[Opening Task data section]

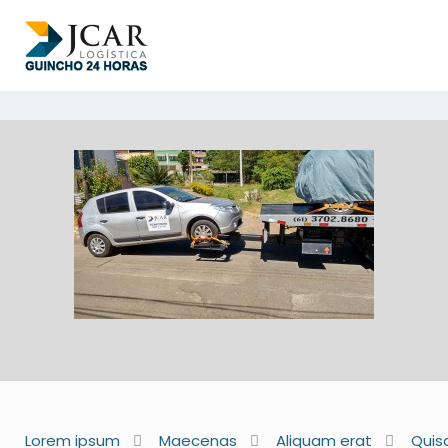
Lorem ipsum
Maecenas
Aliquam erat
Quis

[Closing Task data section]
[Opening Task data section]

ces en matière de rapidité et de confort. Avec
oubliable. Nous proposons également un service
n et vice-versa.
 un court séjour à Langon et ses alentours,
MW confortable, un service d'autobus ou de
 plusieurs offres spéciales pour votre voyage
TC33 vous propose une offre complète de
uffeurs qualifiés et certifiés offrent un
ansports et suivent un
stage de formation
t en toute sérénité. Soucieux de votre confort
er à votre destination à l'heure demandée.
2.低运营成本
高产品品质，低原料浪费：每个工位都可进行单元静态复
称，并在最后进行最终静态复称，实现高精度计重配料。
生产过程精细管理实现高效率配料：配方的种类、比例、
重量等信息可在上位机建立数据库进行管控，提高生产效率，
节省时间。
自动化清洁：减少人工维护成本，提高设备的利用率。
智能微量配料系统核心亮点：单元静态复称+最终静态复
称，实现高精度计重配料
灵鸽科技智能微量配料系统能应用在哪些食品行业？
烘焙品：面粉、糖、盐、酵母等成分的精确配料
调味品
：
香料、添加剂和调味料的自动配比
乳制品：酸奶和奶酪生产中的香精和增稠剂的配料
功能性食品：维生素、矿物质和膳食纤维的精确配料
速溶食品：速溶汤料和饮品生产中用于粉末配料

[Closing Task data section]
[Opening Task data section]

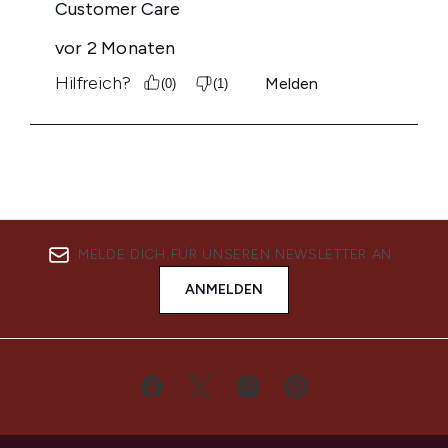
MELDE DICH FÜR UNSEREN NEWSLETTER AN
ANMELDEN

[Closing Task data section]

Identify every line in the records above that contains the string "service" and copy each of those lines in full. Matching is case-sensitive.

oubliable. Nous proposons également un service
MW confortable, un service d'autobus ou de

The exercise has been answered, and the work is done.